Choosing Your Hojicha
Not all hojicha is created equal, and I learned this the hard way after buying a tin that tasted thin and papery. Look for hojicha that smells deep and roasty, almost like toasted nuts or warm caramel—that's a sign the leaves were roasted at the right temperature. Japanese brands tend to be more consistent than others, and loose leaf usually tastes better than bags, though bags work fine if that's what you have on hand.
The Milk Frother Question
You don't actually need an expensive espresso machine to make good microfoam, though if you have access to one, use it. A simple handheld frother does the job beautifully, or you can use the jar-and-shake method, which feels a bit like you're conducting an experiment in your own kitchen. The key is patience and cold milk—warm milk won't froth properly no matter what tool you use.
Variations and Personal Touches
Once you master the basic version, this drink becomes your canvas for experimentation and mood. Try adding a touch of vanilla extract for a softer sweetness, or a pinch of cardamom if you want something more spiced and complex. Some mornings I'll add a splash of maple syrup instead of regular sugar, and on days when I'm feeling particularly indulgent, I'll use the richest oat milk I can find.
- Vanilla and hojicha are natural friends—just a quarter teaspoon transforms the whole drink into something almost dessert-like.
- Cinnamon or cardamom dusted on top adds visual appeal and a gentle spice that complements the roasted tea.
- For a cold version on warmer days, brew your hojicha concentrate the same way but pour it over ice and cold frothed milk for a refreshing twist.
Save to Pinterest This drink has quietly become one of my favorite things to make, and I think it's because it sits in that perfect space between being easy enough for a weekday morning and special enough to feel like a small luxury. Once you make it a few times, your hands will remember the motions, and it becomes less recipe and more ritual.
Recipe FAQs
- → What is hojicha tea?
Hojicha is roasted Japanese green tea made from sun-grown tea leaves and stems. The roasting process gives it a reddish-brown color and distinctive nutty, toasty flavor with lower caffeine content compared to other green teas.
- → Can I make this without a milk frother?
Yes, you can froth milk by shaking it vigorously in a sealed jar for 30-60 seconds, then heating it. Alternatively, heat the milk and whisk it vigorously with a hand whisk or use an immersion blender to create microfoam.

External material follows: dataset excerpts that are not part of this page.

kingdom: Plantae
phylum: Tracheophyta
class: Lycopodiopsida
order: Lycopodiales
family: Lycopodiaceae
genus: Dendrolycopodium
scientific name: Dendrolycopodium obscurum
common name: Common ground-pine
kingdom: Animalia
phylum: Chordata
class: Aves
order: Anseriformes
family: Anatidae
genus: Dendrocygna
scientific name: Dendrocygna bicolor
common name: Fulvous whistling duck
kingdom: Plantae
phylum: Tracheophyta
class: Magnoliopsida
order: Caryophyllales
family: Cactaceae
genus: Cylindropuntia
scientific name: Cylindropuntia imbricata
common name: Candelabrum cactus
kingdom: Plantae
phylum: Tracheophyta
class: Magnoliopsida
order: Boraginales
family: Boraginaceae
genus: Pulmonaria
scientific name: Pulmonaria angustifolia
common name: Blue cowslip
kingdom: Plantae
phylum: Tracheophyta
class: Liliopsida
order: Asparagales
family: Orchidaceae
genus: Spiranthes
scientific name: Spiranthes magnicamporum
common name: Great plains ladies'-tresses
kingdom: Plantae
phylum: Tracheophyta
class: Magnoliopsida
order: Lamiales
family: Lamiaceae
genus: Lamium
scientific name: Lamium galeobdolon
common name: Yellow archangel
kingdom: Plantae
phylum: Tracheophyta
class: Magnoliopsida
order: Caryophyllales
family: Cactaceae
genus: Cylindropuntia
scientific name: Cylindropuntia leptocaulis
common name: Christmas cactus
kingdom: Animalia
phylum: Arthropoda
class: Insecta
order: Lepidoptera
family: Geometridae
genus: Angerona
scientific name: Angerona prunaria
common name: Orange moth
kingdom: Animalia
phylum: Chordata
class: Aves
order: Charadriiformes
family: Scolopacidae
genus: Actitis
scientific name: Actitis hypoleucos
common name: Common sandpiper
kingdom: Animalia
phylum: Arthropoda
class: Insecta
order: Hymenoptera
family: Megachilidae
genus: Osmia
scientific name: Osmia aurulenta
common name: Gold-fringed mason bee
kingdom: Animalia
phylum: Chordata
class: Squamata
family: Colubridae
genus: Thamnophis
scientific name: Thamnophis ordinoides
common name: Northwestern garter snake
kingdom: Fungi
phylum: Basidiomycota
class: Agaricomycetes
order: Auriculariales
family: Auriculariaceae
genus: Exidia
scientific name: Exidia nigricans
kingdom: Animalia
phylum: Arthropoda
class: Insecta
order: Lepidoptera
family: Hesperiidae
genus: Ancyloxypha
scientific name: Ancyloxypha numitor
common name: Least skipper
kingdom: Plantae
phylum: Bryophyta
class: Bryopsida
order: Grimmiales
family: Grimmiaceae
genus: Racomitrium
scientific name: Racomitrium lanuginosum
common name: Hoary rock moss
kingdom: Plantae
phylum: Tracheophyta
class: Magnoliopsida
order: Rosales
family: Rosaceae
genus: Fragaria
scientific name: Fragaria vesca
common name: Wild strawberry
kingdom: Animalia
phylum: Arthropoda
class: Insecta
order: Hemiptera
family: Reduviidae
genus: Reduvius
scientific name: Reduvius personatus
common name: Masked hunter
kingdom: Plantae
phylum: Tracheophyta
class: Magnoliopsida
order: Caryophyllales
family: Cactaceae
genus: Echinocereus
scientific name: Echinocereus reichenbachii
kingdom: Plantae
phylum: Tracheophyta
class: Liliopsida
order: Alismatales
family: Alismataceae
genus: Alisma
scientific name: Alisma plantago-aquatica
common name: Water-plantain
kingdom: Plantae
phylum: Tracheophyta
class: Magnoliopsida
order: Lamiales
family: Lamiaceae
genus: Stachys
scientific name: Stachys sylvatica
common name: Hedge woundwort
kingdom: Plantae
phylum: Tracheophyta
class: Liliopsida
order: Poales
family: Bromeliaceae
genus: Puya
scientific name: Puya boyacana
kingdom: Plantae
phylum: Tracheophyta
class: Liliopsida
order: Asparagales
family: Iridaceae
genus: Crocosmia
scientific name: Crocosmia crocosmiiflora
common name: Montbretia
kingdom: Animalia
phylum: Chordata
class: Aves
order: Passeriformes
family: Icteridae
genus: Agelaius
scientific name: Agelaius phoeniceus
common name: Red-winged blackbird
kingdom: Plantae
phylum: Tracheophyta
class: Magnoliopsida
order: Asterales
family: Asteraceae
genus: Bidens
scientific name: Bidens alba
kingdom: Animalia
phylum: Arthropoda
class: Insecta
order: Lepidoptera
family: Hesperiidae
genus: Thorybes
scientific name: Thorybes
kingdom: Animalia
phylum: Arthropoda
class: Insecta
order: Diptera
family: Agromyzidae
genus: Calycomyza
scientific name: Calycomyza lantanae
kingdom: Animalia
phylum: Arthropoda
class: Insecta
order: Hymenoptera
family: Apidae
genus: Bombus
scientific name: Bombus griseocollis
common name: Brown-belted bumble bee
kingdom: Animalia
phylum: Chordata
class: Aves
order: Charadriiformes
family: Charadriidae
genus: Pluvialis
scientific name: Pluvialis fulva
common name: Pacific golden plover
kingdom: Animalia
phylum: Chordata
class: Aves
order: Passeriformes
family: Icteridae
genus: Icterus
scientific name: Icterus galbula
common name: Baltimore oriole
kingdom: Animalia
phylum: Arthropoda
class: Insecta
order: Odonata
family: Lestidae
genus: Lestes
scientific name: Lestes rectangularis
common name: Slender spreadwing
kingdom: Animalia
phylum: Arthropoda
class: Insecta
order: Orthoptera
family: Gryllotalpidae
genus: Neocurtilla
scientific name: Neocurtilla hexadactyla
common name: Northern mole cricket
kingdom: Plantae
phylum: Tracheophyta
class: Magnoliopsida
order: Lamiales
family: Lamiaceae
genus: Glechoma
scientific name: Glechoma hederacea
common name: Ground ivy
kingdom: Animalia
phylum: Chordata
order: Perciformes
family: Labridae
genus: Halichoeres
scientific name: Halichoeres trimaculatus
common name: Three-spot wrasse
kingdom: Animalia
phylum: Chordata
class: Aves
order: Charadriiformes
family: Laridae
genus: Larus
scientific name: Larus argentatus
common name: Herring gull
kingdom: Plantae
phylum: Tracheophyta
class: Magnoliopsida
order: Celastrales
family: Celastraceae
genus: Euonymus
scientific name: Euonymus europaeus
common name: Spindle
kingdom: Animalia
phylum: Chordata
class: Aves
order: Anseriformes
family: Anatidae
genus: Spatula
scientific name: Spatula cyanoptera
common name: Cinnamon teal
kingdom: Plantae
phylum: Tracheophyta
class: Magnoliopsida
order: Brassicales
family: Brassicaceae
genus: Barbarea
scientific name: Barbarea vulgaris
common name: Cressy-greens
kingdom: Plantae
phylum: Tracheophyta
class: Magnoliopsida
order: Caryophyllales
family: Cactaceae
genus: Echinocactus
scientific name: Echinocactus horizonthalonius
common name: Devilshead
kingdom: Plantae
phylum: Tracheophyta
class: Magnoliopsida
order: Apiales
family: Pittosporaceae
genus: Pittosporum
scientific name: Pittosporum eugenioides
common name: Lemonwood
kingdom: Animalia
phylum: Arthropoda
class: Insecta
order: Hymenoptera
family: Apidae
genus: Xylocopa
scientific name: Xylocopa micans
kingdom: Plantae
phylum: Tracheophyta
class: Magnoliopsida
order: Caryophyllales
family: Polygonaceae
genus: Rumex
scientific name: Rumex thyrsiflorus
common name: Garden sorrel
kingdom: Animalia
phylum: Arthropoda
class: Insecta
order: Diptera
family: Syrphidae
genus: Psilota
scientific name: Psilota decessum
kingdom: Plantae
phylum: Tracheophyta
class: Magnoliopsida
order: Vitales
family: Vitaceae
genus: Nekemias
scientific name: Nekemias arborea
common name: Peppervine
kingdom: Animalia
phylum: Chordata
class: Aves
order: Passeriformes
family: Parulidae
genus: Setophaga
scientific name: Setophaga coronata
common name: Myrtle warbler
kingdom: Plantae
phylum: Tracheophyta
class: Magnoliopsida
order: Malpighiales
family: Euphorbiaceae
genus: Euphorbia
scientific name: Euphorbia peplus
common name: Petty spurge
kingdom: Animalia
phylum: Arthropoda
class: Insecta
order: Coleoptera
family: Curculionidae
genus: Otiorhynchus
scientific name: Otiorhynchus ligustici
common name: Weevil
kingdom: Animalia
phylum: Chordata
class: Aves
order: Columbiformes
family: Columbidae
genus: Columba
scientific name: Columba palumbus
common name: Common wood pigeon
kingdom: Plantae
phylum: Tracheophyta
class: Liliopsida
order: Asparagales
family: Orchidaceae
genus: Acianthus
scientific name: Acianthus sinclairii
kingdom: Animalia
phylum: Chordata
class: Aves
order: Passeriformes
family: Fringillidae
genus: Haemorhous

- → What type of milk works best?
Whole milk creates the richest microfoam due to its fat content, but oat milk is an excellent dairy-free alternative that froths well and adds natural sweetness. Almond and soy milk also work, though the texture may vary slightly.
- → How do I adjust the strength?
Steep the hojicha longer or use more tea leaves for a robust, intense flavor. For a lighter taste, reduce steeping time to 2-3 minutes or use fewer leaves. The concentrate can be diluted with more hot water if needed.
- → Is this suitable for people avoiding caffeine?
Hojicha naturally contains less caffeine than other green teas due to the roasting process, making it a gentler option. However, it does contain some caffeine, so those avoiding it completely should consider decaffeinated alternatives.
- → Can I prepare this in advance?
The hojicha concentrate can be brewed ahead and refrigerated for up to 2 days. Reheat gently before frothing fresh milk, as the microfoam texture is best when prepared immediately before serving.